The nursing profession is an important component of the provision of community healthcare, and nearly a third of the nurses in Israel are employed in the community. The role of community nurses has altered significantly in recent years due to the following changes: the aging population and increase in chronic morbidity; activities and changes within the health system including programs of measurement of the quality of medical care, the mental-health reform, and expanded health promotion; expanded opportunities for advanced training for nurses, and academization of the profession.
In light of these changes, this study was designed to provide data for the first time on the following:
In addition, the study also furnishes data on these issues:
The extent of autonomy felt by nurses in their work
The extent of their satisfaction with various aspects of the work
The barriers to the continued development of the role of community nurses.
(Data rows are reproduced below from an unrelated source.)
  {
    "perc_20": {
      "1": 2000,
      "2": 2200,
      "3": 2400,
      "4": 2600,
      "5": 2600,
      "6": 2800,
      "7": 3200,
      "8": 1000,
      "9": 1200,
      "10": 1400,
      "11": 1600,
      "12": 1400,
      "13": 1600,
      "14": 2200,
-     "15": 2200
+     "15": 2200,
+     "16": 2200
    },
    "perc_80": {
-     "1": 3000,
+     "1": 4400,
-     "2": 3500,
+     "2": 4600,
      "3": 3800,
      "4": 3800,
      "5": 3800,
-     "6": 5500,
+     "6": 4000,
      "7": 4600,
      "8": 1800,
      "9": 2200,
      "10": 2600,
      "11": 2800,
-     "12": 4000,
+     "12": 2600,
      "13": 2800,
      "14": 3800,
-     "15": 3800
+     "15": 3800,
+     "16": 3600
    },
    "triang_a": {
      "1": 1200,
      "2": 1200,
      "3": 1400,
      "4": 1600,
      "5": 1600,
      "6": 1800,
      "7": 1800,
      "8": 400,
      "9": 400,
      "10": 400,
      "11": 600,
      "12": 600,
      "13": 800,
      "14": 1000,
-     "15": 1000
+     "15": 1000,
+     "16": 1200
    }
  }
The study was based on in-depth interviews with some 50 senior medical and nursing professionals, and on a survey of some 700 nurses from the four health plans who provide direct patient care in the community. The role of community nurses in Israel was compared with that in the US and UK by means of a literature review and consultations with experts in these countries.
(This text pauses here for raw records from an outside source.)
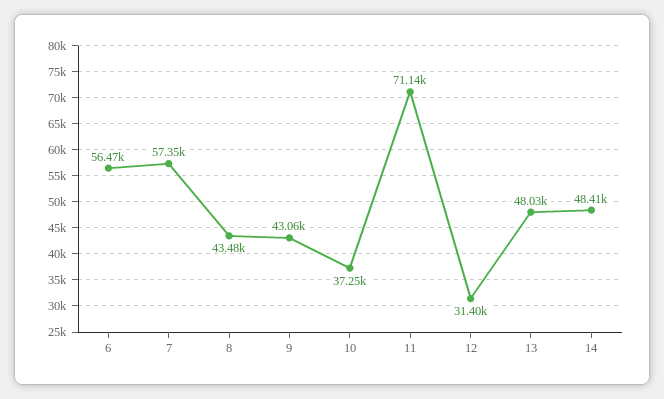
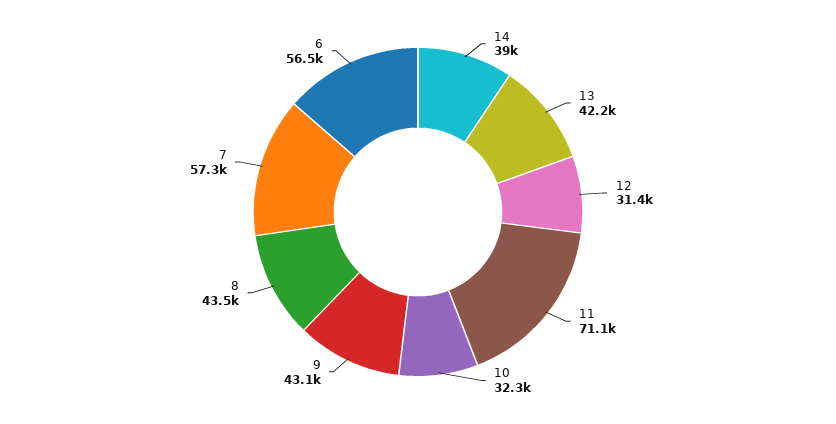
  {
    "6": 56470,
    "7": 57350,
    "8": 43480,
    "9": 43060,
-   "10": 37250,
+   "10": 32300,
    "11": 71140,
    "12": 31400,
-   "13": 48030,
+   "13": 42200,
-   "14": 48410
+   "14": 39000
  }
The study found that nursing leaders, as well as a large majority of the front-line nurses (85%), perceived that the nature of their work had changed substantially in recent years. Key changes included a transition from reactive to initiated work, increased specialization, a shifting of tasks from hospitals to community settings, and greater autonomy. The main areas of current activity include caring for chronically ill patients, health promotion, and routine care. Four out of five front-line nurses were satisfied with their work to a great or very great extent, and approximately three out of four of them felt that they had autonomy at work to a great or very great extent. Perceived barriers to further role development include traditional attitudes on the part of some physicians and nurses, an insufficient number of dedicated nursing positions, and insufficiently attractive wage levels.
The study findings are expected to contribute to the efforts to recruit more people to the profession, especially to community nursing; to update the curricula of nursing schools; and to the discussion of health plans when defining nursing tasks and considering budgets and compensation levels. The findings will also help the general public better understand the roles of community nurses and contribute to nurse empowerment.
The study was funded with the aid of a research grant from the Israel National Institute for Health Policy Research.